Updated: May 17, 2021

The Treaty of Paris was signed on 20 November 1815 after Napoleon was once again defeated and his Hundred Days of restored rule came to an end. According to the treaty, 150,000 foreign troops occupied France.

Before the Treaty

In February 1815, Napoleon had escaped from the island of Elba (he was exiled to the island a year before) and entered Paris in March starting a period known as The Hundred Days (les Cent-Jours). The European powers were shocked by Napoleon's return and decided to put 150,000 men each into the field to end his rule. This set the stage for the last conflict in the Napoleonic Wars, the defeat of Napoleon at the Battle of Waterloo, the second restoration of the French kingdom, and the permanent exile of Napoleon to the island of Saint Helena


The Treaty of Paris (1815)

The 1815 treaty had more punitive terms than the treaty of 1814. France was forced to pay 700 million francs as compensation, and the country's borders were reduced to their 1790 level. France was to pay additional money to cover the cost of providing additional defensive fortifications to be built by neighboring Coalition countries. Under the terms of the treaty large parts of France were occupied by up to 150,000 soldiers for five years, with France covering the cost; however, the Coalition occupation under the command of the Duke of Wellington was only deemed necessary for three years and the foreign troops pulled out in 1818


(+) Act on the neutrality of Switzerland

The Swiss Confederation had been internationally recognized as an independent neutral state at the Peace of Westphalia in 1648. During the Napoleonic Wars Switzerland failed to remain neutral, as some cantons had been annexed into other states and, under French influence, the Act of Mediation was signed and the Swiss Confederation was replaced by the more centralized Helvetic Republic, which was allied to France. With the fall of Napoleon Bonaparte in 1814, the cantons of Switzerland started the process of constructing a new, less centralized constitution.

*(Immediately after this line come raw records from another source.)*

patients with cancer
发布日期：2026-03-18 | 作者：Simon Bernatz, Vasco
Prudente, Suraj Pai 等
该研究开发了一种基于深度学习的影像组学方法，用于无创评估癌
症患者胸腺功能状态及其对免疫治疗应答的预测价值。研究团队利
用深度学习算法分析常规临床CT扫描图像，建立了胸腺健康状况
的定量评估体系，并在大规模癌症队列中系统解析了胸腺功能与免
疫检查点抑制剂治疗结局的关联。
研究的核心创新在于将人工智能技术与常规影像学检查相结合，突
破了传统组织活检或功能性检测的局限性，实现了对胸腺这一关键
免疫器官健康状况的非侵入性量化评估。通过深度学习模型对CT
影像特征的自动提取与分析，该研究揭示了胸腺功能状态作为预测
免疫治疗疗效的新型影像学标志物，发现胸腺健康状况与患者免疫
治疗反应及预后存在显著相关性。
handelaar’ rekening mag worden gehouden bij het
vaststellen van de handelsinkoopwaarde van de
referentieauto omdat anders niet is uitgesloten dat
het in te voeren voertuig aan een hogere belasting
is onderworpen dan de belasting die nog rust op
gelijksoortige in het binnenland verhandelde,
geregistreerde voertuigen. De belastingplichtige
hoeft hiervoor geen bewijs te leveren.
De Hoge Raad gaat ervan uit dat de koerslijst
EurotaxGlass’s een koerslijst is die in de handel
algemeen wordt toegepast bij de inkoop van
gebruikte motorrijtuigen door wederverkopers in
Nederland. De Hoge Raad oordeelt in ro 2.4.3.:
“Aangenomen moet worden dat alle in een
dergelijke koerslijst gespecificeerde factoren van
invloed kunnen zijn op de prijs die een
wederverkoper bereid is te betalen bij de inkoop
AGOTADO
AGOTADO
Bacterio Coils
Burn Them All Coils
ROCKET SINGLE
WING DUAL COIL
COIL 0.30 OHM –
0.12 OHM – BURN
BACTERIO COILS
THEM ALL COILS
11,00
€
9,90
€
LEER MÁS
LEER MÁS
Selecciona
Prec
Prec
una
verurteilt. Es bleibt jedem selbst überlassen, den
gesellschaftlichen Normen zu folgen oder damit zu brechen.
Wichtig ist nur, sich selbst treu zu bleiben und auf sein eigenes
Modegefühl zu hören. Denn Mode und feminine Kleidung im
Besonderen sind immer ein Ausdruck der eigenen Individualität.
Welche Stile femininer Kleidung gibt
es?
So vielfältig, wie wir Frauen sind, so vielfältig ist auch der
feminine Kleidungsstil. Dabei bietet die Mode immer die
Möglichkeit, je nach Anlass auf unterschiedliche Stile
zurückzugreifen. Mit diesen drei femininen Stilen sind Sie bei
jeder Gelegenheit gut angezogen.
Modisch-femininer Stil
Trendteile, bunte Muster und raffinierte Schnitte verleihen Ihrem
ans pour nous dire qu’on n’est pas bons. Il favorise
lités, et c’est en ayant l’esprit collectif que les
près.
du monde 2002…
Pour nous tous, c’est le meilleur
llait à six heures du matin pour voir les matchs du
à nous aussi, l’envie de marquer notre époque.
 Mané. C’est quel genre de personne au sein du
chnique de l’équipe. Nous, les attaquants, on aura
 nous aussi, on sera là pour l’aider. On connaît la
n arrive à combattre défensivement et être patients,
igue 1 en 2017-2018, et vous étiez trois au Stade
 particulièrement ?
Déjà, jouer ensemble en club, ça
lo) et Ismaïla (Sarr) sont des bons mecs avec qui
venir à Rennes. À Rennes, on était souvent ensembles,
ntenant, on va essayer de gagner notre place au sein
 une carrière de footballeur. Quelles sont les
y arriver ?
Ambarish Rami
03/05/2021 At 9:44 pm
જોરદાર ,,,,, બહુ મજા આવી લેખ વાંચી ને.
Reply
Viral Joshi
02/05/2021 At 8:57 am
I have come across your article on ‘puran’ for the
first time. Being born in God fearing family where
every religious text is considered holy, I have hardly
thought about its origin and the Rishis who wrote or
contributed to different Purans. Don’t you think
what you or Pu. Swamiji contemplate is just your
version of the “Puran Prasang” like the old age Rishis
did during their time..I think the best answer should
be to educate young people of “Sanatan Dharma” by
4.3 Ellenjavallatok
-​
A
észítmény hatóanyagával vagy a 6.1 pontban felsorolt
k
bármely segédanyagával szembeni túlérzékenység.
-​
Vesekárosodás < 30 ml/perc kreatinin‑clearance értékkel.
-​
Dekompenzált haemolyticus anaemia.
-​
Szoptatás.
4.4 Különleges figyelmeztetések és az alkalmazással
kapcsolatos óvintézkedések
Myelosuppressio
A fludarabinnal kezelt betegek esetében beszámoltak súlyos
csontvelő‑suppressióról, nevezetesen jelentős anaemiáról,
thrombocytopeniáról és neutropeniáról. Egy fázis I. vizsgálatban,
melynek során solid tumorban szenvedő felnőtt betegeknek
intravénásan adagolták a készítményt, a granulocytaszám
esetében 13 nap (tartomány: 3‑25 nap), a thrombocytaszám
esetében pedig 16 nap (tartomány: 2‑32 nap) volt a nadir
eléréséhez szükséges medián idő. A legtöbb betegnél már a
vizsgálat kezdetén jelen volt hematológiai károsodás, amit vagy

On 20 March 1815, at the Congress of Vienna, the European powers (Austria, France, Great Britain, Portugal, Prussia, Russia, Spain, and Sweden) agreed to recognize permanently an independent, neutral Switzerland, and on 27 May Switzerland acceded to this declaration.

However, during Napoleon's Hundred Days the Seventh Coalition suspended the signing of the Act of Acknowledgement and Guarantee of the perpetual Neutrality of Switzerland until after Napoleon Bonaparte was defeated (this allowed Coalition forces to pass through Swiss territory). So with Article 84 of the Final Act of the Congress of Vienna dated 20 November 1815, the four major Coalition powers (Austria, Great Britain, Prussia and Russia) and France gave their formal and authentic acknowledgment of the neutrality and independence of Switzerland.